Data for review section start

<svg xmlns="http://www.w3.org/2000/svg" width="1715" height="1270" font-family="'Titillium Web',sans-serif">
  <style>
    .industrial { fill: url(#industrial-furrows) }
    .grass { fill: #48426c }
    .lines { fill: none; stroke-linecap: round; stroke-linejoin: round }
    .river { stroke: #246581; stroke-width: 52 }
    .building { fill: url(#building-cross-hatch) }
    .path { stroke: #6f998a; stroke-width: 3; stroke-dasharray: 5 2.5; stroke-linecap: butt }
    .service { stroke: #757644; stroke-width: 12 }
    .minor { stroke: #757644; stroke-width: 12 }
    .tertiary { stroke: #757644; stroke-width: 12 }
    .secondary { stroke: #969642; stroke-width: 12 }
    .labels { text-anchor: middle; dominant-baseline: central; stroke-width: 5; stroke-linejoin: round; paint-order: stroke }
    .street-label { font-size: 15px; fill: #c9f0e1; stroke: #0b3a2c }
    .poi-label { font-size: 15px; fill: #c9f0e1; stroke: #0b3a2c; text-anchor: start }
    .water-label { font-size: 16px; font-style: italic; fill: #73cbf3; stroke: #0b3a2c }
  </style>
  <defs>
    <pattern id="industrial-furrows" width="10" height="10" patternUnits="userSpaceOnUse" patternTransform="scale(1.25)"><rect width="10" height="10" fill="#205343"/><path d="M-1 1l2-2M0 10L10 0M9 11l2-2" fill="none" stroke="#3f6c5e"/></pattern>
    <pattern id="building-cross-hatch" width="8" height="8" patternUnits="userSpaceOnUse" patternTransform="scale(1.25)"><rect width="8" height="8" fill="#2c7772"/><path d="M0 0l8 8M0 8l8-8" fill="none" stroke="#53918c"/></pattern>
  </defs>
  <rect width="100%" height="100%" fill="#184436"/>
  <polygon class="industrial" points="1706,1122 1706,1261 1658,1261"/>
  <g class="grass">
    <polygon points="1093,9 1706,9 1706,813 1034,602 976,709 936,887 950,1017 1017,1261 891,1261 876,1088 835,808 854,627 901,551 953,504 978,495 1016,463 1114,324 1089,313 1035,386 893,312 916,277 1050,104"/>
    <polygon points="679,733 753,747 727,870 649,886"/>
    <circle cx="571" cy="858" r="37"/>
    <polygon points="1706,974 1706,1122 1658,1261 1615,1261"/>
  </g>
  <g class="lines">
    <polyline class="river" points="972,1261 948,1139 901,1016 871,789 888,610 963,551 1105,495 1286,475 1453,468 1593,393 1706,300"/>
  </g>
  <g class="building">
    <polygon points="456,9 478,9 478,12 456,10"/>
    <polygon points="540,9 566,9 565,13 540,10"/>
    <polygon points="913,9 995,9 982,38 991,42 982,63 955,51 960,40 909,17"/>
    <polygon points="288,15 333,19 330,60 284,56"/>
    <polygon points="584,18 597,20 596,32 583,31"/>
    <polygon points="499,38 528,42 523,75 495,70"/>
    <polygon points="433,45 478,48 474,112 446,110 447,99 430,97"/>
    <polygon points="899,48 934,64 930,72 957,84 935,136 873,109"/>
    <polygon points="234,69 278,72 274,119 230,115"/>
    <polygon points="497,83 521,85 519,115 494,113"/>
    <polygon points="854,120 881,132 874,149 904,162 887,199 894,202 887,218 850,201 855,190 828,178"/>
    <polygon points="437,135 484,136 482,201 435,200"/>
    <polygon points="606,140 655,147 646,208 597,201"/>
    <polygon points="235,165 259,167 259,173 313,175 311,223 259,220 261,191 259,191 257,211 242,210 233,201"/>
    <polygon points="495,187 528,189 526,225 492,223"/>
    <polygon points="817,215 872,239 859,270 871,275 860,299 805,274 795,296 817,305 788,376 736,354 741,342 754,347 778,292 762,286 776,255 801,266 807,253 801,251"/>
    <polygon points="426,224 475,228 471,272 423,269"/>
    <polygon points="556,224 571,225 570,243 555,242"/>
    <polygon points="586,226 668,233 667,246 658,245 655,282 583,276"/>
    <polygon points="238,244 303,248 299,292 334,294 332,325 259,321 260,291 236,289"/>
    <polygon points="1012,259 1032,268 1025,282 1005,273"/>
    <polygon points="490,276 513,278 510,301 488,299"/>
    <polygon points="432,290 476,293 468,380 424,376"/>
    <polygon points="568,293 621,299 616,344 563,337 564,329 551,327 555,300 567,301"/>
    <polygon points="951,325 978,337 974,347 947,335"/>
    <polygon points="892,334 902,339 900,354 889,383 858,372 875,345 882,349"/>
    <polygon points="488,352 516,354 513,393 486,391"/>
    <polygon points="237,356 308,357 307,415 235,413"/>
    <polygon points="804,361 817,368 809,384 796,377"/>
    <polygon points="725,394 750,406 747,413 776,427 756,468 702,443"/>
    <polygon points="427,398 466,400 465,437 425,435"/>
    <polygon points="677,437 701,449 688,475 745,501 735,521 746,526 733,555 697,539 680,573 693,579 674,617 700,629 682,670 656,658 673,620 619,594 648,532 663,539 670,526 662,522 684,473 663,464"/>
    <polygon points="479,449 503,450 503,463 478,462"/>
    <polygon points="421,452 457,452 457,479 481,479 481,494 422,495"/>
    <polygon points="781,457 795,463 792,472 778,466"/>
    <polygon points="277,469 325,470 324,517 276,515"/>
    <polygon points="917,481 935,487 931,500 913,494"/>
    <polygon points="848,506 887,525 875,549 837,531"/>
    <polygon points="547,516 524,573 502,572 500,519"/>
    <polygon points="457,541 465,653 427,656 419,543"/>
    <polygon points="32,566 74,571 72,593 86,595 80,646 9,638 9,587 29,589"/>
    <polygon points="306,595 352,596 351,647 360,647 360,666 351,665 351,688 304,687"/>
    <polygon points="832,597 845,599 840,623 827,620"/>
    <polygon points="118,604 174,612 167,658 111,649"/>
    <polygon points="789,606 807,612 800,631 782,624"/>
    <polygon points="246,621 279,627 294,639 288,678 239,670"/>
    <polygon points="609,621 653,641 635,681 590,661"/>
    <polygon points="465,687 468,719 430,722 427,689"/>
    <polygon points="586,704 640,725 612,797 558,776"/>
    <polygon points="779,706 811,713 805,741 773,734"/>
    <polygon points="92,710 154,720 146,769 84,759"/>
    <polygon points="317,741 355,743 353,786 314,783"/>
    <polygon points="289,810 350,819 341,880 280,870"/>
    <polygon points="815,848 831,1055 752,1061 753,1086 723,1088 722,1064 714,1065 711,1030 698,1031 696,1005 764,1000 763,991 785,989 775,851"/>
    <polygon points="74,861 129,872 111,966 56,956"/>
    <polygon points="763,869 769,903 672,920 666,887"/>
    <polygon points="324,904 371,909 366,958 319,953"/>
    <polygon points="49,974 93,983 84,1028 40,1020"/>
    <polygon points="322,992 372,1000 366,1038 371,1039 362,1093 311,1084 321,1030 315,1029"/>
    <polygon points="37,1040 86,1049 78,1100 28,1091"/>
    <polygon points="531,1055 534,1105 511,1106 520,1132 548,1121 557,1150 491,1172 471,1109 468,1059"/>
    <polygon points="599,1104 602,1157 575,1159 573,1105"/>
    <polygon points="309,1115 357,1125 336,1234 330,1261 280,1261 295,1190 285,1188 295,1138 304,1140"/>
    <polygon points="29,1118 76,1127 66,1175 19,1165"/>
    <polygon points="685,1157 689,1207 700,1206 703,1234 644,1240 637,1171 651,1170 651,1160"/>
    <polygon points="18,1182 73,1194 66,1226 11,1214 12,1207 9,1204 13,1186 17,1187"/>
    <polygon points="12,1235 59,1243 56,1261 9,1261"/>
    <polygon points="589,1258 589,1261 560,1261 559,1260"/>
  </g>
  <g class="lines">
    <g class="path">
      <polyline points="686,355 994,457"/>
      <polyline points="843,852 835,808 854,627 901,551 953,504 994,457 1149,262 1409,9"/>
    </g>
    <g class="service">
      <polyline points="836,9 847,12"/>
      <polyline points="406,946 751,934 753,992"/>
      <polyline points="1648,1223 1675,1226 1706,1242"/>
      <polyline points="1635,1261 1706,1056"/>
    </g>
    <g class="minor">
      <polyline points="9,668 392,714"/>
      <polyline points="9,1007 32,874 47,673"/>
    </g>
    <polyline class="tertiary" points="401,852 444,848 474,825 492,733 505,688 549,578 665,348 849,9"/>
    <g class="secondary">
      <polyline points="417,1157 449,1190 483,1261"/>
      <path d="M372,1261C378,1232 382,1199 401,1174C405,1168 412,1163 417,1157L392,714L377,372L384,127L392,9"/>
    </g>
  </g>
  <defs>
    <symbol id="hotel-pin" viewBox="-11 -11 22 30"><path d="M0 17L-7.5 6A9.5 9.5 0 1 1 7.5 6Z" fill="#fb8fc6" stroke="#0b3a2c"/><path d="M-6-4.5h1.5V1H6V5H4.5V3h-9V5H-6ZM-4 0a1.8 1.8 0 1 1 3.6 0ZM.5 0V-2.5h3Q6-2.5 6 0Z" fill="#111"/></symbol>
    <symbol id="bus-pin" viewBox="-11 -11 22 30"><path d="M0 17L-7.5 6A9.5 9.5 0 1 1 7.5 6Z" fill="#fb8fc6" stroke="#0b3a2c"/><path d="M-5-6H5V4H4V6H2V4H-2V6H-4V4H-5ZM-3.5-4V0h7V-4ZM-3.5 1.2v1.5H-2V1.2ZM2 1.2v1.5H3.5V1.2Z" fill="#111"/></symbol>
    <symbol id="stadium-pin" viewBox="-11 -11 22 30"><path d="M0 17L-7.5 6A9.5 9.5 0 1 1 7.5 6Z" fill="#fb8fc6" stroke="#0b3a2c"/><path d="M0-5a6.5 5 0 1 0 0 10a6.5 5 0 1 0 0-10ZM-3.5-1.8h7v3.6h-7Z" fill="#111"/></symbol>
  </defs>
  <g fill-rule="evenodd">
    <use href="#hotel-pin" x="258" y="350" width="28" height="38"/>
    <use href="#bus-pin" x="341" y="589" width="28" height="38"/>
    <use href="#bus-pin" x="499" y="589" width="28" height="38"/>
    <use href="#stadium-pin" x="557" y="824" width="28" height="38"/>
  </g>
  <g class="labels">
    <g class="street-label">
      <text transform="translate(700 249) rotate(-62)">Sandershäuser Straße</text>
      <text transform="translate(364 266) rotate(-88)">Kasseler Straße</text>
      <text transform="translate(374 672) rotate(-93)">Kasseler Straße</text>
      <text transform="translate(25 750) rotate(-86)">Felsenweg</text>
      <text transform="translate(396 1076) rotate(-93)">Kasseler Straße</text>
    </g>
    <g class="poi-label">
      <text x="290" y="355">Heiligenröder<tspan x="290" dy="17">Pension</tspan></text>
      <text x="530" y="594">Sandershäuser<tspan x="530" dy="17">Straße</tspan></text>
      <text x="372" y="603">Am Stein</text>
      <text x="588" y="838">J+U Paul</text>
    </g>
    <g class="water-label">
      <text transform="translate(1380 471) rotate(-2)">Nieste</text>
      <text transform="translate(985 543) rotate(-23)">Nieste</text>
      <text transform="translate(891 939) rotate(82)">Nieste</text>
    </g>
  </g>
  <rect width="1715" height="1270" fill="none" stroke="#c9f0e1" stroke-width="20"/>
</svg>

Data for review section end

Copy the lines that hold the word "linecap". Take them from the records above.

» **Task response**:
    .lines { fill: none; stroke-linecap: round; stroke-linejoin: round }
    .path { stroke: #6f998a; stroke-width: 3; stroke-dasharray: 5 2.5; stroke-linecap: butt }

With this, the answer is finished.